Transcribe each of the entries below line by line, reproducing every character, space, and mark of punctuation without alteration.
------ DATA EXCERPTS ------
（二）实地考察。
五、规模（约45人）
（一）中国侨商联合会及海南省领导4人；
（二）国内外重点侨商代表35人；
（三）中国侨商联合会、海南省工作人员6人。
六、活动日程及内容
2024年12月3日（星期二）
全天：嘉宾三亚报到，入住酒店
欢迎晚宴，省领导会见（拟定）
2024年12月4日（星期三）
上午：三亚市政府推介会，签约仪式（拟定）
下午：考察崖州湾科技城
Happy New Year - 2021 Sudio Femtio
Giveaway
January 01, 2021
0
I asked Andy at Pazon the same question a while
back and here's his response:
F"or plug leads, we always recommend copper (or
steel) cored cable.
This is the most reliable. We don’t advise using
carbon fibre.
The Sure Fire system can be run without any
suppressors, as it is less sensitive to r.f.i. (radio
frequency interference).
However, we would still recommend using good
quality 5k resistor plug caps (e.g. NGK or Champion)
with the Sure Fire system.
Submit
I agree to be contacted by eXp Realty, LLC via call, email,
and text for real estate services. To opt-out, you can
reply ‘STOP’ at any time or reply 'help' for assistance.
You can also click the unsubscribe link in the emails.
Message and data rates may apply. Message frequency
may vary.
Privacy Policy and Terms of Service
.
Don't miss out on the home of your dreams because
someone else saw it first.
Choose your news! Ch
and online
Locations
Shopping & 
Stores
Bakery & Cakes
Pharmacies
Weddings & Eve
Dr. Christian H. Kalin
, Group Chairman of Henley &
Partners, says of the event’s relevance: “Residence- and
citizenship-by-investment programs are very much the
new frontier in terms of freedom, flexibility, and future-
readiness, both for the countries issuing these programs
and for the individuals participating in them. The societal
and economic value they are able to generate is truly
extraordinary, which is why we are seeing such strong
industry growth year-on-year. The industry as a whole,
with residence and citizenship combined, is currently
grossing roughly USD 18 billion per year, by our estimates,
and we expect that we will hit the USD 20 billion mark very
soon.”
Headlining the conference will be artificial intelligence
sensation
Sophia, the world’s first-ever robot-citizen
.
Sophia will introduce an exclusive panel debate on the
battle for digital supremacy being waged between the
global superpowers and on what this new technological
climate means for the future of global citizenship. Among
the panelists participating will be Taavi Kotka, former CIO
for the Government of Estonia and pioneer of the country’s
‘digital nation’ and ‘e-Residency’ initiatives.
------
SOLUTION TO THIS TASK:
（二）实地考察。
五、规模（约45人）
（一）中国侨商联合会及海南省领导4人；
（二）国内外重点侨商代表35人；
（三）中国侨商联合会、海南省工作人员6人。
六、活动日程及内容
2024年12月3日（星期二）
全天：嘉宾三亚报到，入住酒店
欢迎晚宴，省领导会见（拟定）
2024年12月4日（星期三）
上午：三亚市政府推介会，签约仪式（拟定）
下午：考察崖州湾科技城
Happy New Year - 2021 Sudio Femtio
Giveaway
January 01, 2021
0
I asked Andy at Pazon the same question a while
back and here's his response:
F"or plug leads, we always recommend copper (or
steel) cored cable.
This is the most reliable. We don’t advise using
carbon fibre.
The Sure Fire system can be run without any
suppressors, as it is less sensitive to r.f.i. (radio
frequency interference).
However, we would still recommend using good
quality 5k resistor plug caps (e.g. NGK or Champion)
with the Sure Fire system.
Submit
I agree to be contacted by eXp Realty, LLC via call, email,
and text for real estate services. To opt-out, you can
reply ‘STOP’ at any time or reply 'help' for assistance.
You can also click the unsubscribe link in the emails.
Message and data rates may apply. Message frequency
may vary.
Privacy Policy and Terms of Service
.
Don't miss out on the home of your dreams because
someone else saw it first.
Choose your news! Ch
and online
Locations
Shopping & 
Stores
Bakery & Cakes
Pharmacies
Weddings & Eve
Dr. Christian H. Kalin
, Group Chairman of Henley &
Partners, says of the event’s relevance: “Residence- and
citizenship-by-investment programs are very much the
new frontier in terms of freedom, flexibility, and future-
readiness, both for the countries issuing these programs
and for the individuals participating in them. The societal
and economic value they are able to generate is truly
extraordinary, which is why we are seeing such strong
industry growth year-on-year. The industry as a whole,
with residence and citizenship combined, is currently
grossing roughly USD 18 billion per year, by our estimates,
and we expect that we will hit the USD 20 billion mark very
soon.”
Headlining the conference will be artificial intelligence
sensation
Sophia, the world’s first-ever robot-citizen
.
Sophia will introduce an exclusive panel debate on the
battle for digital supremacy being waged between the
global superpowers and on what this new technological
climate means for the future of global citizenship. Among
the panelists participating will be Taavi Kotka, former CIO
for the Government of Estonia and pioneer of the country’s
‘digital nation’ and ‘e-Residency’ initiatives.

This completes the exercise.